Some of the phenotype associations we discovered may reflect manifestations of variation on traits in modern environments that could not be long-term drivers of balancing selection. As an extreme example, influence on smoking behavior could not have been the cause of LTBS given the relatively recent wide availability of nicotine. Though we note that there is some evidence of ethanol consumption in chimpanzees 39. Even if they reflect modern environments, these associations provide hints about possible behavioral, neurological, or other traits that may have driven LTBS. For instance, plant chemicals can hijack reward systems in the brain that motivate repetition and learning 50. The same systems that influence these actions and consequently reproductive fitness potentially could potentially be a byproduct of excessive seeking of dopamine or other reward chemicals.

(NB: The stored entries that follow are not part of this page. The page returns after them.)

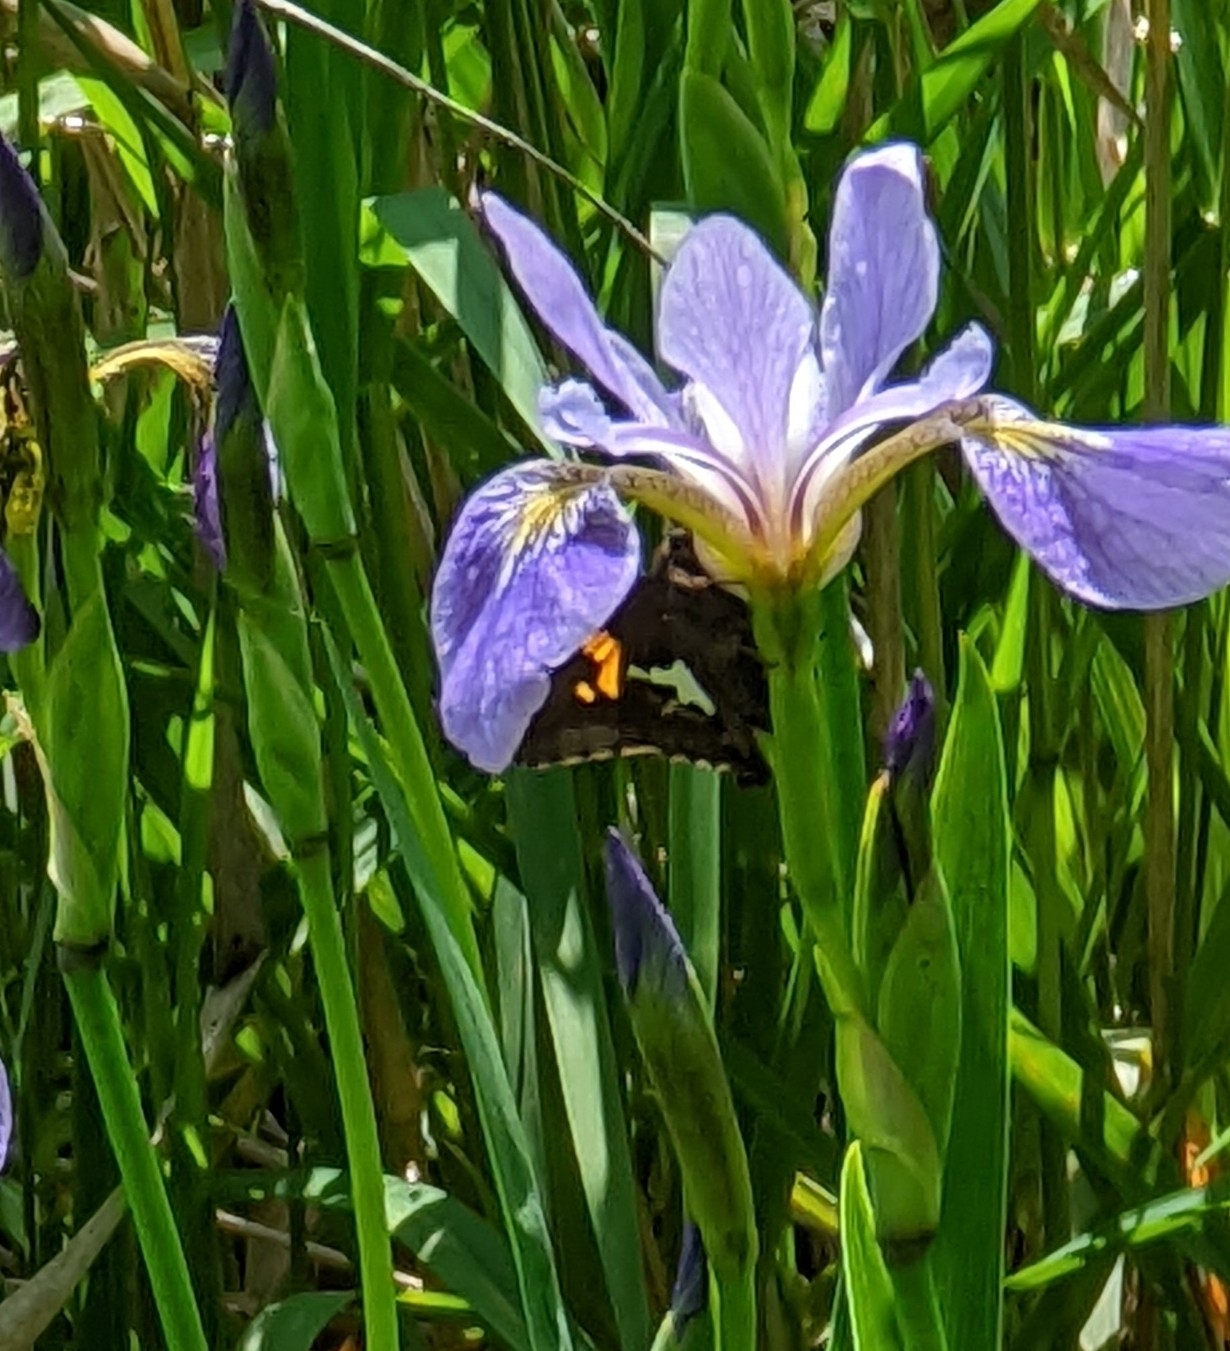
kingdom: Animalia
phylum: Arthropoda
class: Insecta
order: Lepidoptera
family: Hesperiidae
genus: Epargyreus
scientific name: Epargyreus clarus
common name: Silver-spotted skipper
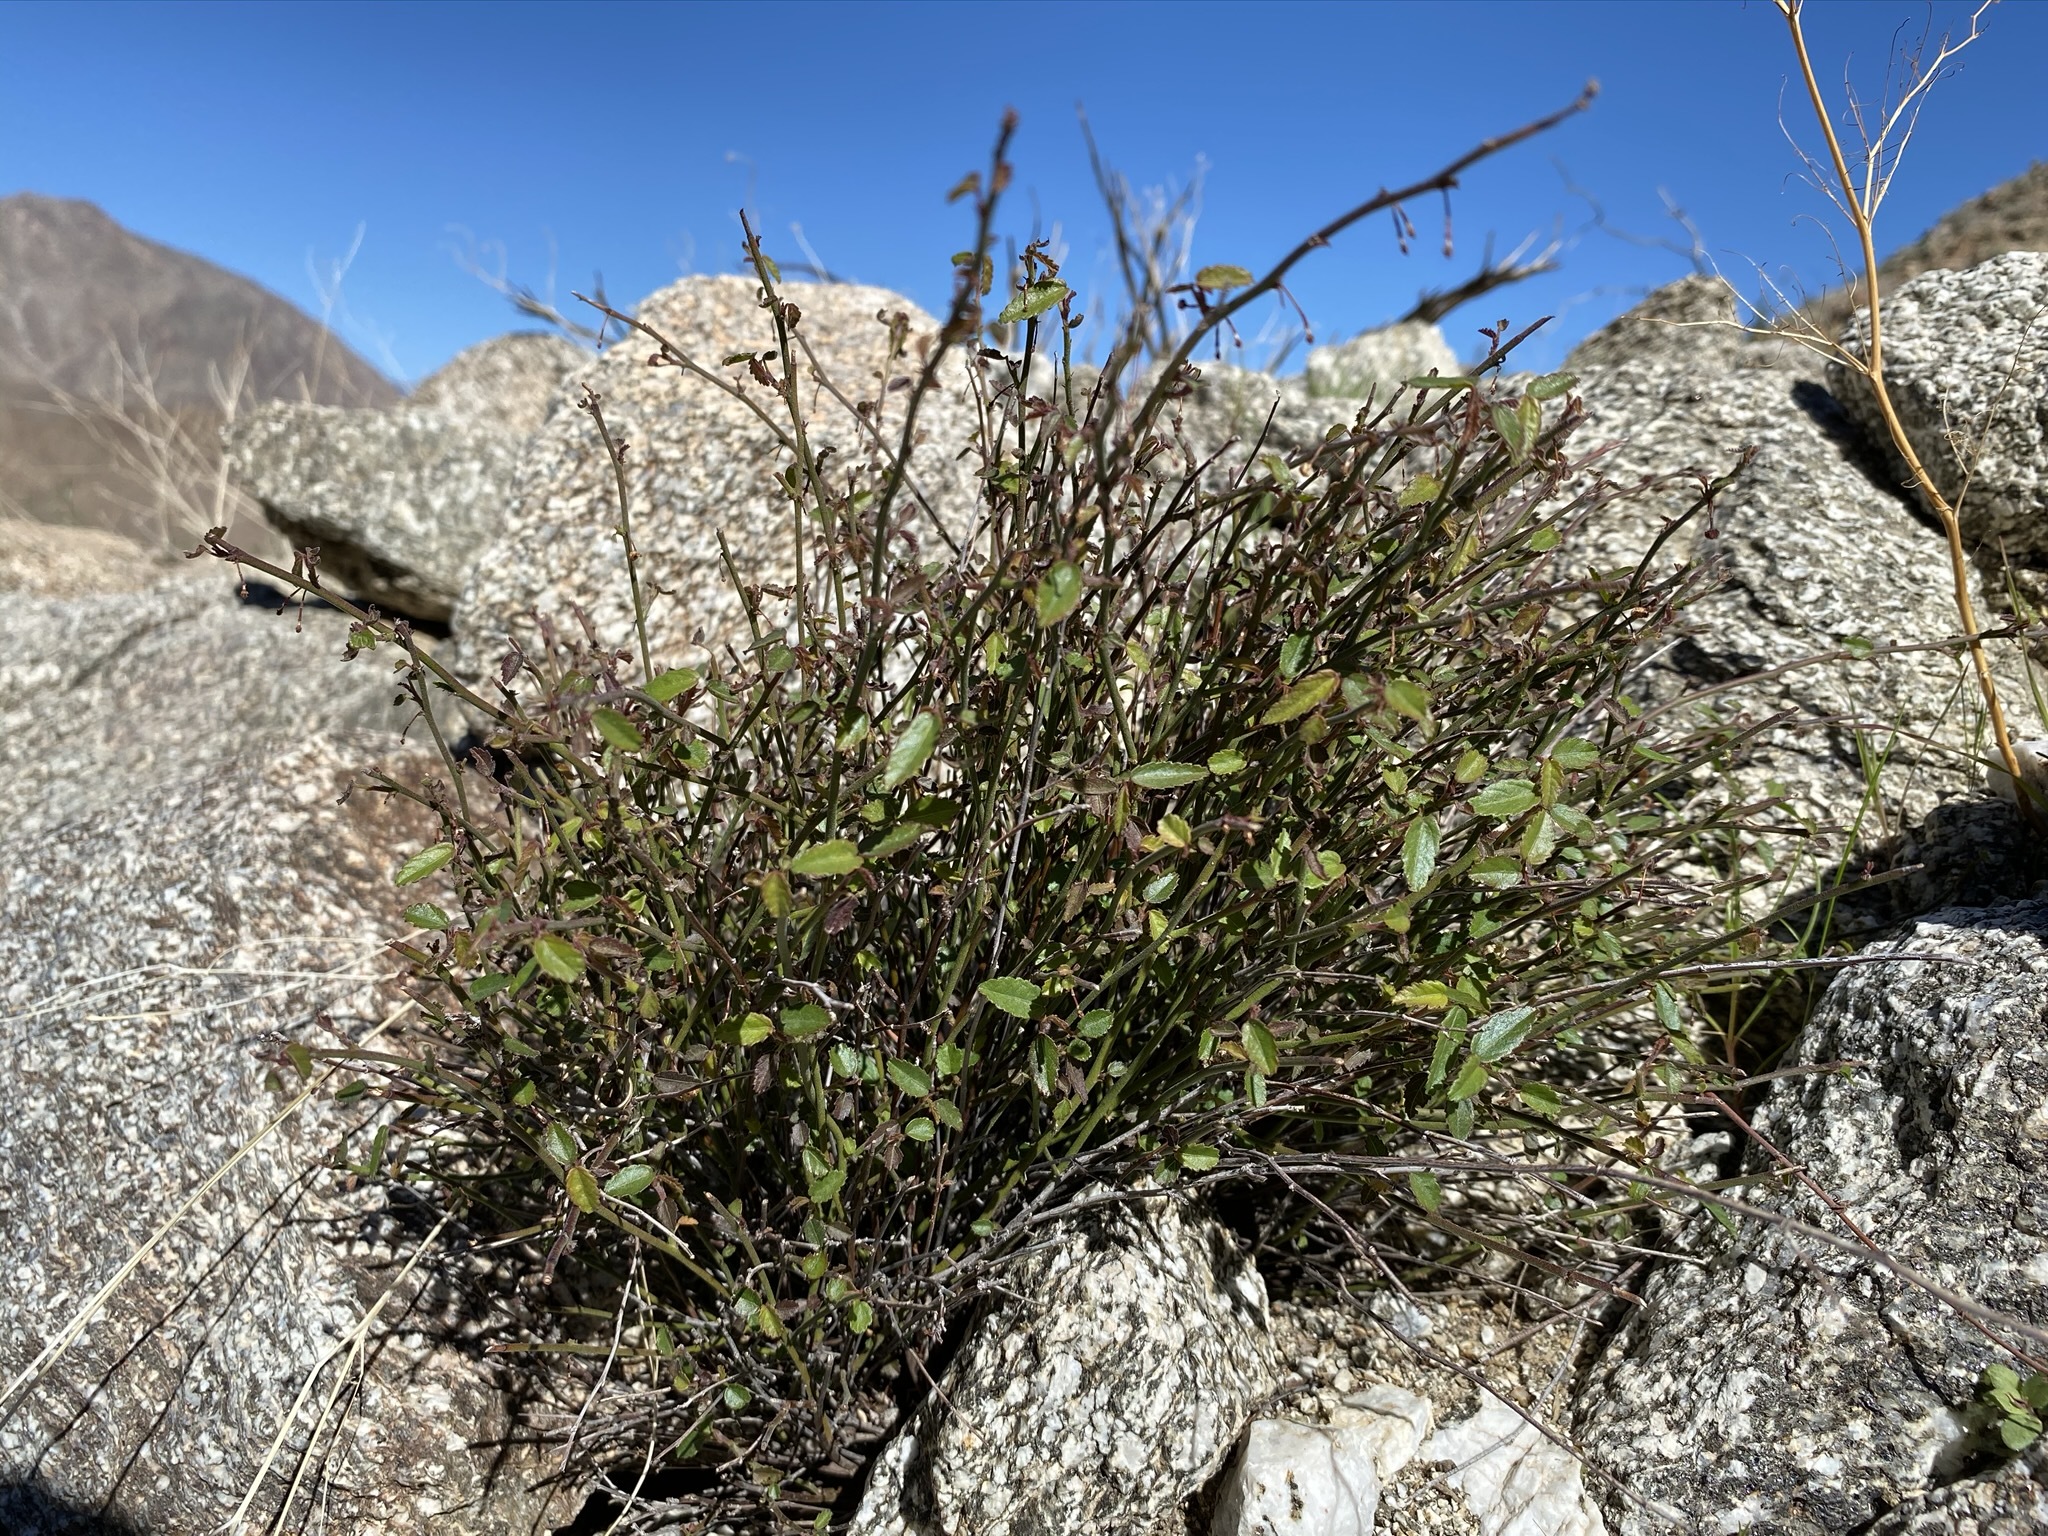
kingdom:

There are several caveats to our work. First, factors other than LTBS, such as high mutation rates and sequencing errors, can produce signals similar to those of LTBS. However, our use of additional evidence from balancing selection detection methods, and filters by evidence of ancient origins or the presence of multiple cbSPs in the regions we considered strongly suggest LTBS. Nonetheless, candidate regions of interest for future study should be further analyzed for possible confounders. Second, even with recent growth of genetic and phenotypic databases, our knowledge of the functions of most regions of the genome is sparse. Thus, failure to observe a functional association does not imply that a region does not have an important function. Third, the genome- and phenome-wide association tools we used are limited to the samples that have been analyzed; available data do not represent the full scope of human variation. Most of the individuals analyzed in available genetic association studies are of European ancestry51. Variant functions and the ability to detect associations vary across human populations; however, we anticipate that SPs should have functional effects across populations, unless modern environments have masked the pressure driving LTBS. Fourth, even in PheWAS, a limited number of phenotypes have been quantified across individuals, and these studies are focused on a subset of clinically relevant rather than evolutionarily relevant traits. Fifth, in some analyses, we considered annotations based on trait associations with variants in high LD (r2 > 0.8) with cbSPs. This could potentially introduce false positives if the variant also tags a different causal variant that is not subject to LTBS. Nonetheless, these associations would still implicate the regions with signatures of LTBS in the associated functions., but functional studies are needed to confirm the role of the candidate variants in these associations. Finally, our analyses have focused on the human context. Due to lack of functional data, it is not possible to explore the function of cbSPs in chimpanzees. Nonetheless, we feel that our integration of genome-scale annotations and biobank data highlight the diversity of functions associated with LTBS.